# To do
a - From the Ashes to Ashes soundtrack page, copy word for word the part that opens with the words containing "Ashes to Ashes Soundtrack" and closes with "cheeky glamour shots.".
b - According to the Ashes to Ashes soundtrack page, which actor plays DS Ray Carling?

# Supplied text
╔══

Track Highlights (no full list, just the juicy ones)

Ashes to Ashes Soundtrack Trailer. Lyrics
Ashes to Ashes TV Soundtrack Trailer, 2008
  • David Bowie — “Ashes to Ashes” — the series’ spirit guide. When it turns up, the world tilts; Major Tom’s after-image haunts every decision DI Alex Drake makes.
  • Visage — “Fade to Grey” — The Blitz sequence is a time capsule with a pulse. The cameo makes the club feel like a cathedral to new identities.
  • The Human League — “Love Action (I Believe in Love)” — lacquered swagger. It frames Alex’s push-pull between head and heart with sly, synthy confidence.
  • Duran Duran — “Girls on Film” — pure flashbulb. The band’s crisp angles mirror the show’s cheeky glamour shots.
  • The Clash — “I Fought the Law” & The Stranglers — “No More Heroes” — Hunt’s moral physics in stereo: law as fist, heroism as attitude.
  • Ultravox — “Vienna” — the romantic ache threaded through the brass and cordite. The series steals a little poetry when it thinks you’re not looking.
  • Edmund Butt — “Title Music” / “Gene Genie (Gene Hunt’s Theme)” — short, sharp, and tailored. Two musical eyebrow raises: one for the show’s pulse, one for its swaggering id.

Musical Styles & Themes

  • 1981-dominant palette: New Wave, synth-pop, punk’s last glare. You hear plastic promise and old anger sharing a taxi.
  • Score as stitches: Butt’s cues aren’t grand speeches; they’re the sly edits between needle-drops—glue with a grin.
  • Leitmotif by vibe: Bowie for existential vertigo, glossy synths for club masks, guitar bite for street-level chaos. The album plays these colors like character tags.
  • Humor in the mix: a couple of dialogue buttons on the album land like punchlines—because this cop show loves a wink almost as much as a chase.

Plot & Characters (so the songs have faces)

  • Premise: 2008 police psychologist Alex Drake is shot and wakes up in 1981, face-to-face with DCI Gene Hunt and the Met’s least delicate unit. Time? Dream? Purgatory with great hair? The music doesn’t answer—just dares you to dance through it.
  • DI Alex Drake (Keeley Hawes): head-first, heart-late. Her soundtrack leans synth-sleek when she’s thinking and Bowie-haunted when she’s feeling.
  • DCI Gene Hunt (Philip Glenister): the Quattro with a badge. His sonic footprint is drums, denim, and a brass smirk—plus that bite-sized theme.
  • DS Ray Carling (Dean Andrews): stubborn rhythm guitar; old-school beats colliding with new rules.
  • DC Chris Skelton (Marshall Lancaster): eager hi-hats; decent instincts learning new steps.

╚══

# Material provided

╔══

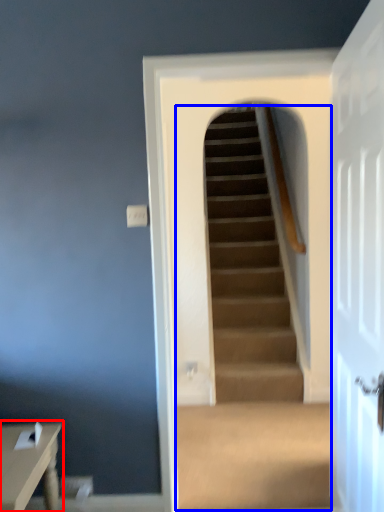
Question: Which object appears farthest to the camera in this image, table (highlighted by a red box) or escalator (highlighted by a blue box)?

Choices:
 (A) table
 (B) escalator

Answer: (B)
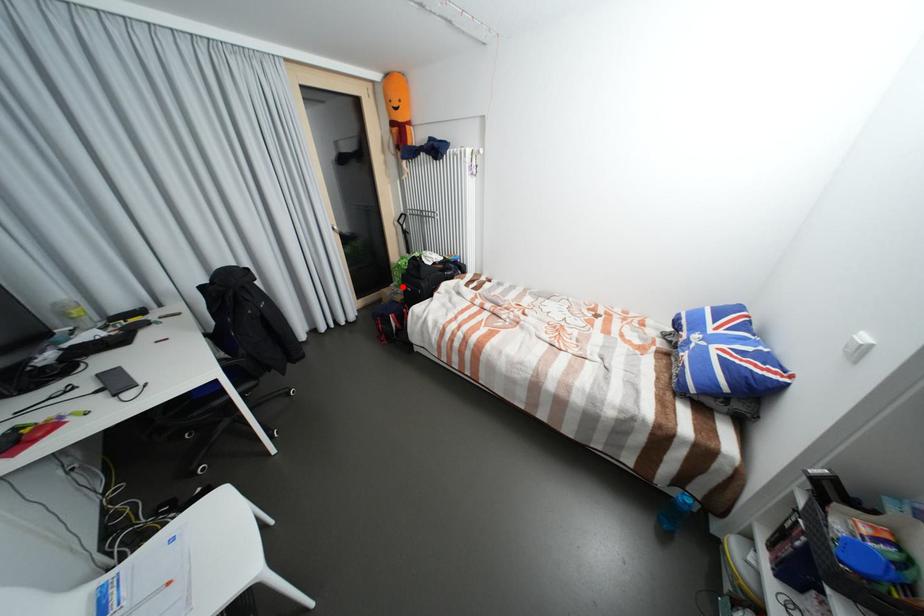
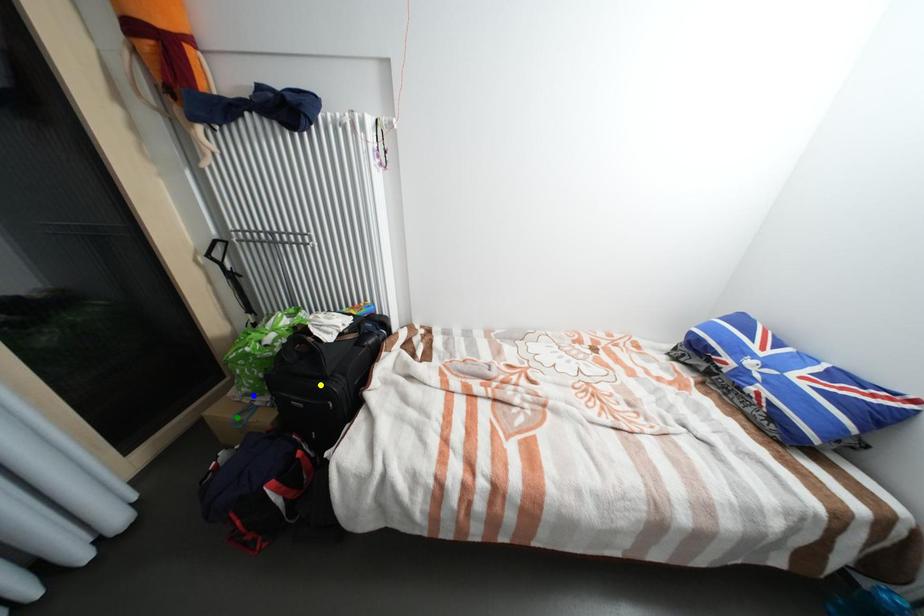
Question: I am providing you with two images of the same scene from different viewpoints. A red point is marked on the first image. You are given multiple points on the second image. Which point in image 2 represents the same 3d spot as the red point in image 1?

Choices:
 (A) blue point
 (B) yellow point
 (C) green point

Answer: (A)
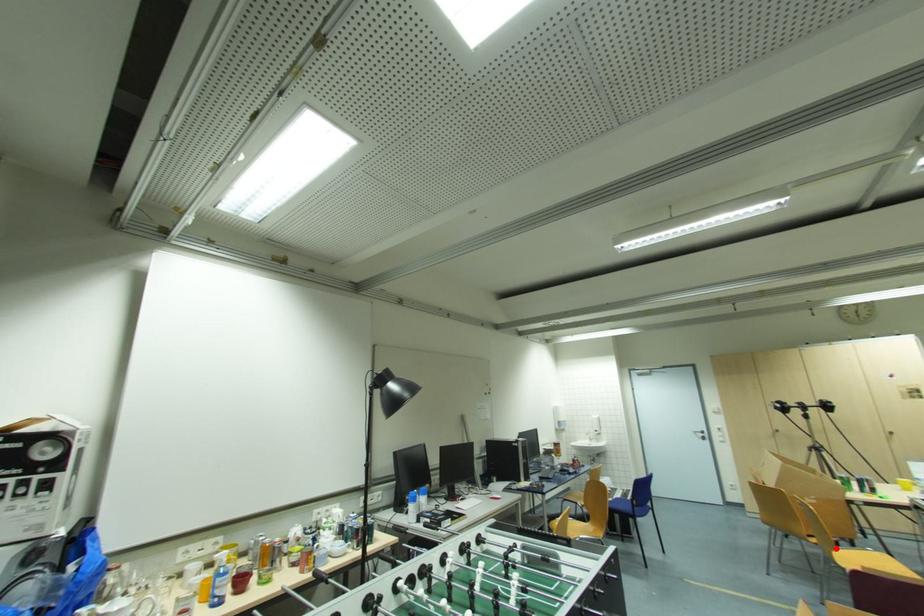
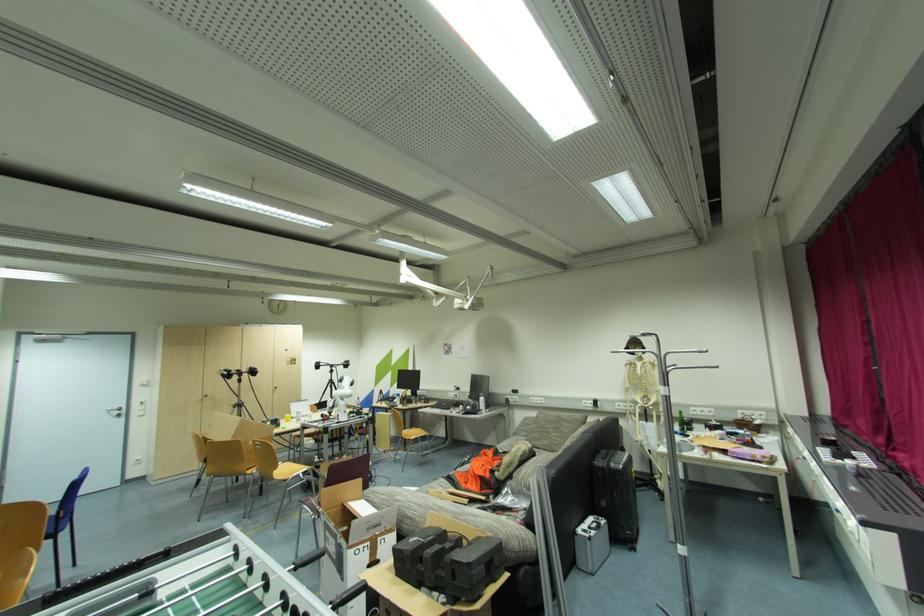
The point at the highlighted location is marked in the first image. Where is the corresponding point in the second image?

(280, 469)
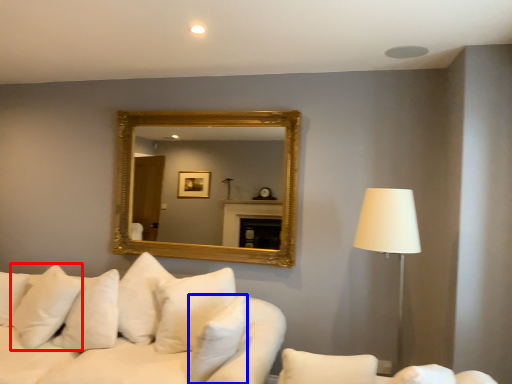
Question: Among these objects, which one is nearest to the camera, pillow (highlighted by a red box) or pillow (highlighted by a blue box)?

Choices:
 (A) pillow
 (B) pillow

Answer: (B)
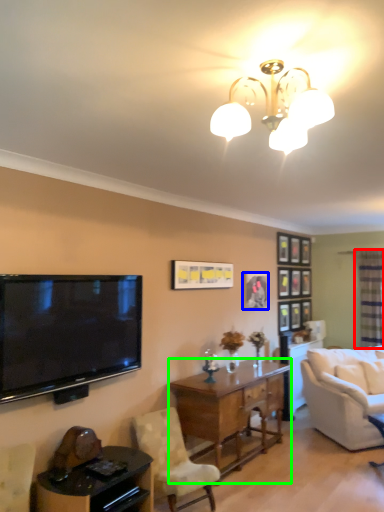
Question: Which object is the farthest from glass door (highlighted by a red box)? Choose among these: picture frame (highlighted by a blue box) or desk (highlighted by a green box).

Choices:
 (A) picture frame
 (B) desk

╚══

# Answers for the tasks
a -
Ashes to Ashes Soundtrack Trailer. Lyrics
Ashes to Ashes TV Soundtrack Trailer, 2008
  • David Bowie — “Ashes to Ashes” — the series’ spirit guide. When it turns up, the world tilts; Major Tom’s after-image haunts every decision DI Alex Drake makes.
  • Visage — “Fade to Grey” — The Blitz sequence is a time capsule with a pulse. The cameo makes the club feel like a cathedral to new identities.
  • The Human League — “Love Action (I Believe in Love)” — lacquered swagger. It frames Alex’s push-pull between head and heart with sly, synthy confidence.
  • Duran Duran — “Girls on Film” — pure flashbulb. The band’s crisp angles mirror the show’s cheeky glamour shots.

b - Dean Andrews